• [WHAT TO WORK ON]
Give every line from the start of the records through the line containing "text_box Invariante relativista", inclusive, as a Markdown table with the columns Row and Line, leaving out blank lines.

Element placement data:
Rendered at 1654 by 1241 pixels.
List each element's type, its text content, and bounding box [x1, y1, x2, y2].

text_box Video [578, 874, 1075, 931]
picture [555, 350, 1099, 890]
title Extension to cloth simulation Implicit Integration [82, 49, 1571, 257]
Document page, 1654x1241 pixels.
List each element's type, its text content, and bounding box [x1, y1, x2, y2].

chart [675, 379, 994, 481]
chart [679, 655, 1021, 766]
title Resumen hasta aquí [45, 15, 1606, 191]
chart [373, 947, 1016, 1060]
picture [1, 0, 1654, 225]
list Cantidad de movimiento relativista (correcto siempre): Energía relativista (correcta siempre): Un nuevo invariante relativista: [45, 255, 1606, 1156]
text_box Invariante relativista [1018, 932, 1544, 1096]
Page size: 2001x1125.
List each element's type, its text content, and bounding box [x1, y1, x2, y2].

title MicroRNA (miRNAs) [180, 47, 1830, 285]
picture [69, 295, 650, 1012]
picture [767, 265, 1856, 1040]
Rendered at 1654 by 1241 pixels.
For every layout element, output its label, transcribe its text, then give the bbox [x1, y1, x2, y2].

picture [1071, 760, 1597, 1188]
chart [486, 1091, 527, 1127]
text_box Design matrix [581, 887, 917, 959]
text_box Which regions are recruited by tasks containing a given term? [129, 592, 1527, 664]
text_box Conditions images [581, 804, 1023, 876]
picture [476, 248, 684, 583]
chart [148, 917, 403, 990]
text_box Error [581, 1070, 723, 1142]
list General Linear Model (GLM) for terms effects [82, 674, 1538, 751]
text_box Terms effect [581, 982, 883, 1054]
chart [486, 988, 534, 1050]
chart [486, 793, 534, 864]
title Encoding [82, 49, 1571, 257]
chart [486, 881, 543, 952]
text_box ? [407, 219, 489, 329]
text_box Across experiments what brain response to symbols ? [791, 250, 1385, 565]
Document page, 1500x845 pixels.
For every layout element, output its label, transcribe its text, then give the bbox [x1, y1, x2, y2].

• [SOLUTION TO THE PROBLEM]
| Row | Line |
|---|---|
| 1 | Rendered at 1654 by 1241 pixels. |
| 2 | List each element's type, its text content, and bounding box [x1, y1, x2, y2]. |
| 3 | text_box Video [578, 874, 1075, 931] |
| 4 | picture [555, 350, 1099, 890] |
| 5 | title Extension to cloth simulation Implicit Integration [82, 49, 1571, 257] |
| 6 | Document page, 1654x1241 pixels. |
| 7 | List each element's type, its text content, and bounding box [x1, y1, x2, y2]. |
| 8 | chart [675, 379, 994, 481] |
| 9 | chart [679, 655, 1021, 766] |
| 10 | title Resumen hasta aquí [45, 15, 1606, 191] |
| 11 | chart [373, 947, 1016, 1060] |
| 12 | picture [1, 0, 1654, 225] |
| 13 | list Cantidad de movimiento relativista (correcto siempre): Energía relativista (correcta siempre): Un nuevo invariante relativista: [45, 255, 1606, 1156] |
| 14 | text_box Invariante relativista [1018, 932, 1544, 1096] |